Due to this context, an investigation of the relationship between ER activity and Klotho expression and αKlotho production was performed. For this purpose, a luminal phenotype breast cancer cell line, MCF-7, was cultured. Based on the different roles of ERα and ERβ, cells were incubated with different types of estrogen, one of which has a higher affinity for ERα, while the other, DPN, is a highly potent ERβ agonist. It was observed that estrogen was able to increase both Klotho gene expression and proliferation of MCF-7 cells, while DPN only stimulated gene expression, without any consequential increase in proliferation (data not shown). In addition, the present results proved that DPN increased Klotho production. Due to these results, ERβ may be a more reasonable target in oncological therapy if the focus were to increase Klotho concentrations. As an example, genistein, an ERβ ligand (96), restores Klotho gene expression by inhibiting histone 3 deacetylation of the Klotho promoter and normalizes the promoter DNA hypermethylation by suppressing DNA methyltransferase in renal fibrosis (97). The biological interaction between Klotho and ERs appears to depend on aromatase, an enzyme involved in estrogen production. A study investigating the impact of the absence of aromatase on renal calcium reabsorption (98) suggested that mice with a deficiency of this enzyme had increased Klotho expression, whereas after treatment with the exogenous estrogen, this expression decreased. On the other hand, rats treated with different doses of estrogen increased the levels of Klotho mRNA in a dose-dependent manner in samples of the parathyroid gland (99). This discrepancy may be explained by the different expressions of α- and β-ERs in different cell lines.

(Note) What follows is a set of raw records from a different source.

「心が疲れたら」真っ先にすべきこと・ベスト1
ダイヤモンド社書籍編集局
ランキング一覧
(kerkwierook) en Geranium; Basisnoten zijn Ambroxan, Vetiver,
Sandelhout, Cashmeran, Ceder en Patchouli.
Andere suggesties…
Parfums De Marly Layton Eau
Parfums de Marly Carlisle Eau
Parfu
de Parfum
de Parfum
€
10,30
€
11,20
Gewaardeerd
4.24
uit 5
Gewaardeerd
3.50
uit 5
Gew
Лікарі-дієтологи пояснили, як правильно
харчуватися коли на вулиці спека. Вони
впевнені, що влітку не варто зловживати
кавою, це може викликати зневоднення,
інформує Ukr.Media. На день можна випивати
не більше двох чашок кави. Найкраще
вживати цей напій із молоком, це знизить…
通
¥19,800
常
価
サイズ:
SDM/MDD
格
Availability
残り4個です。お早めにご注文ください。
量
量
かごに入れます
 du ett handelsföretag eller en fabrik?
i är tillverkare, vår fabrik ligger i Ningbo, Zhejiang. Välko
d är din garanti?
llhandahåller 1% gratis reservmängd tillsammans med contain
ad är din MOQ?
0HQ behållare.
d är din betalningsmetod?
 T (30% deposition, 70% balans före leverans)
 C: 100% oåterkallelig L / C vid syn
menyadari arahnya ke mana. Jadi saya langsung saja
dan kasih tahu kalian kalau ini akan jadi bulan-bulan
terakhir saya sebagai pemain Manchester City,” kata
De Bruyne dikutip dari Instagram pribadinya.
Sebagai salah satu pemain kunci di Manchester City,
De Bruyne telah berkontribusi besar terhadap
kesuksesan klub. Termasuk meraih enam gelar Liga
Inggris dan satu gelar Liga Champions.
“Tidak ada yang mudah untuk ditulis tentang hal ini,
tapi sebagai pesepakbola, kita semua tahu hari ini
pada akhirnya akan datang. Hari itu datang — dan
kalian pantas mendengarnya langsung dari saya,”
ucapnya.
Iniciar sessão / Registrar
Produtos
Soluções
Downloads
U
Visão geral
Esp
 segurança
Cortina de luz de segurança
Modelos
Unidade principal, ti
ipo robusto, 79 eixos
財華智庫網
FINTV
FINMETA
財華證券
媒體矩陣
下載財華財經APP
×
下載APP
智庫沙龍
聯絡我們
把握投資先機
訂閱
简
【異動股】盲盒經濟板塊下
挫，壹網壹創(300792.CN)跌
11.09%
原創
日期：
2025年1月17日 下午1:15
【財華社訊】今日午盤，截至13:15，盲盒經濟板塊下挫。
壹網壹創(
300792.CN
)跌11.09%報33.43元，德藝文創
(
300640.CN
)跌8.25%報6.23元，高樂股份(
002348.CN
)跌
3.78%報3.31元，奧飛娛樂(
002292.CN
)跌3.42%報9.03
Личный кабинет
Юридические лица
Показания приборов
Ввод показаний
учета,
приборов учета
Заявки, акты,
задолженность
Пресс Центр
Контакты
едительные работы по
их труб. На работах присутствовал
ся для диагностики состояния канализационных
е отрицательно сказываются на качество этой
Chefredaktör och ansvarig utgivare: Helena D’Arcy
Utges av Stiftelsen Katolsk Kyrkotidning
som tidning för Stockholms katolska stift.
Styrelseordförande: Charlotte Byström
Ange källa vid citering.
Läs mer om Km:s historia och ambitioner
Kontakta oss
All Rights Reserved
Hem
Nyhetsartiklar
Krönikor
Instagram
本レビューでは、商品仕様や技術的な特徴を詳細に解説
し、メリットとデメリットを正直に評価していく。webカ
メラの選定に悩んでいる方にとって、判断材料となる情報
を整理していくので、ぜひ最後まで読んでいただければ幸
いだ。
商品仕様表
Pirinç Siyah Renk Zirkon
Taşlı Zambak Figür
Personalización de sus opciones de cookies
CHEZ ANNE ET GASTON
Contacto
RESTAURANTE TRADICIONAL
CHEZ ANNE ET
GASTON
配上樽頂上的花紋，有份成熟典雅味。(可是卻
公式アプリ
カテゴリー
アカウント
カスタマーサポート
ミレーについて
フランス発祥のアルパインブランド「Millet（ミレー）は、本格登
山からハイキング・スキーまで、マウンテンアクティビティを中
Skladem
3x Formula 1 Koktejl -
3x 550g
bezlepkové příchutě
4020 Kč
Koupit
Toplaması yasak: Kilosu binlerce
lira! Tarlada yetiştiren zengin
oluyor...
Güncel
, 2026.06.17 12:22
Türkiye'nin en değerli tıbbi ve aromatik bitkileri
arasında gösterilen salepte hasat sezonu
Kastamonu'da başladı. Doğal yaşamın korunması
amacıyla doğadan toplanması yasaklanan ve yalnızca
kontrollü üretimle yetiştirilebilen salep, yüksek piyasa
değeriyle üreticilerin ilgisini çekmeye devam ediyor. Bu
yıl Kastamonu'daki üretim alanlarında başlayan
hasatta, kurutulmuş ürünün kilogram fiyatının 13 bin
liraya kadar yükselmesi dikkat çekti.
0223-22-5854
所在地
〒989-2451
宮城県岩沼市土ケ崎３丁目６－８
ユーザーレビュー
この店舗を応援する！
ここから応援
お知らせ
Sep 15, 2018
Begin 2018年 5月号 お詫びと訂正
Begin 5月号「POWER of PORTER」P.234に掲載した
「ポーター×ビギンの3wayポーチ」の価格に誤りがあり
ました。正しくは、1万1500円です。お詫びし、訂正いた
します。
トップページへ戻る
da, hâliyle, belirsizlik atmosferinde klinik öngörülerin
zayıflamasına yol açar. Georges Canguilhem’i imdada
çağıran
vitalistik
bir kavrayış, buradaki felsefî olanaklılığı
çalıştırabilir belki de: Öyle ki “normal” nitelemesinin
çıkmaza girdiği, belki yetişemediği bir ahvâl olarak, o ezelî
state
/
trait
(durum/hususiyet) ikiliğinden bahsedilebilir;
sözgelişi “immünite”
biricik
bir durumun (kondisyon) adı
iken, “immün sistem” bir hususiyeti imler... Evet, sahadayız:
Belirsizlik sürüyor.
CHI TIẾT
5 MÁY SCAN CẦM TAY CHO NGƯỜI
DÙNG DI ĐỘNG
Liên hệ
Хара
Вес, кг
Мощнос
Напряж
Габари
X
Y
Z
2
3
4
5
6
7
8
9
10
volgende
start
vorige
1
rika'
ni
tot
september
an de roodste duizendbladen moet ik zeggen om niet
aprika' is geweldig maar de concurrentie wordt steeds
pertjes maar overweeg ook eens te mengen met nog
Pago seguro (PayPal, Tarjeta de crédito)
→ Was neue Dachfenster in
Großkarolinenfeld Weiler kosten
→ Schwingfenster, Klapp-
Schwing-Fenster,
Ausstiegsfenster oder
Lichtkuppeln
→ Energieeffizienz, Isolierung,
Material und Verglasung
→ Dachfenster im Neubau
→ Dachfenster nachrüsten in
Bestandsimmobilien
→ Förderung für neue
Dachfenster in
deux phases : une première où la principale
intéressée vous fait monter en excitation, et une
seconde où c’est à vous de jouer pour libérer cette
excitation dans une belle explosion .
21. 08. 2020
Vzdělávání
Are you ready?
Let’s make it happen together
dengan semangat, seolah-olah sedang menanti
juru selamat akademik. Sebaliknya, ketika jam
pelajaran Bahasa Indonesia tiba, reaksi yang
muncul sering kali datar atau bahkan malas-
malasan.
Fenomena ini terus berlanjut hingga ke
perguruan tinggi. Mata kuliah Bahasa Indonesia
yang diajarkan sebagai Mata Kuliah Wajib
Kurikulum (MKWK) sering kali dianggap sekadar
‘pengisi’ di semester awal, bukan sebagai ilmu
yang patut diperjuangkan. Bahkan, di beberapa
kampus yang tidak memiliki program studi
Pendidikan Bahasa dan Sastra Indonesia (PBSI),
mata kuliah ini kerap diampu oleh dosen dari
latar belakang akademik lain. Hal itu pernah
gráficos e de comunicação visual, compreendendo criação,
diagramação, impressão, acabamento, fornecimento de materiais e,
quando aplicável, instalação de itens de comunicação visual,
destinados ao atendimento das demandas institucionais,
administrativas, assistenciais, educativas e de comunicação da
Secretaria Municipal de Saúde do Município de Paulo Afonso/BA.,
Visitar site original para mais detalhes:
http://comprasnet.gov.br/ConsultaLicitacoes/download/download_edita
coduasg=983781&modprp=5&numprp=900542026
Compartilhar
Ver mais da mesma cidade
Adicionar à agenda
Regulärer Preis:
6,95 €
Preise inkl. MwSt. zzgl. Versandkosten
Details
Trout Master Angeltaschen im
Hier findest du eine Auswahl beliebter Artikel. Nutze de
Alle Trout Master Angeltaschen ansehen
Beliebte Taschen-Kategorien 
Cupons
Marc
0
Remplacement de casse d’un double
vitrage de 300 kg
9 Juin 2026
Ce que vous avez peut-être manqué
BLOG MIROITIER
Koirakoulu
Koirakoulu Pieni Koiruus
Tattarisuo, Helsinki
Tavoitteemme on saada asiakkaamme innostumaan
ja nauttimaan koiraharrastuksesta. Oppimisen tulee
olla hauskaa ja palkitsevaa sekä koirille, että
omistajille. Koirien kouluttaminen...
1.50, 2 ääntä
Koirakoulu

In conclusion, the present results demonstrated that undetectable αKlotho in the serum of patients with breast cancer is related to the most aggressive histopathological characteristics of such tumors and is associated with poor prognosis. Despite the present data demonstrating this relationship, soluble αKlotho may not be representative of the tumor microenvironment and may thus not be a suitable biomarker for breast cancer diagnosis. Thus, the relationship between soluble αKlotho and Klotho present in cancer tissue requires further investigation.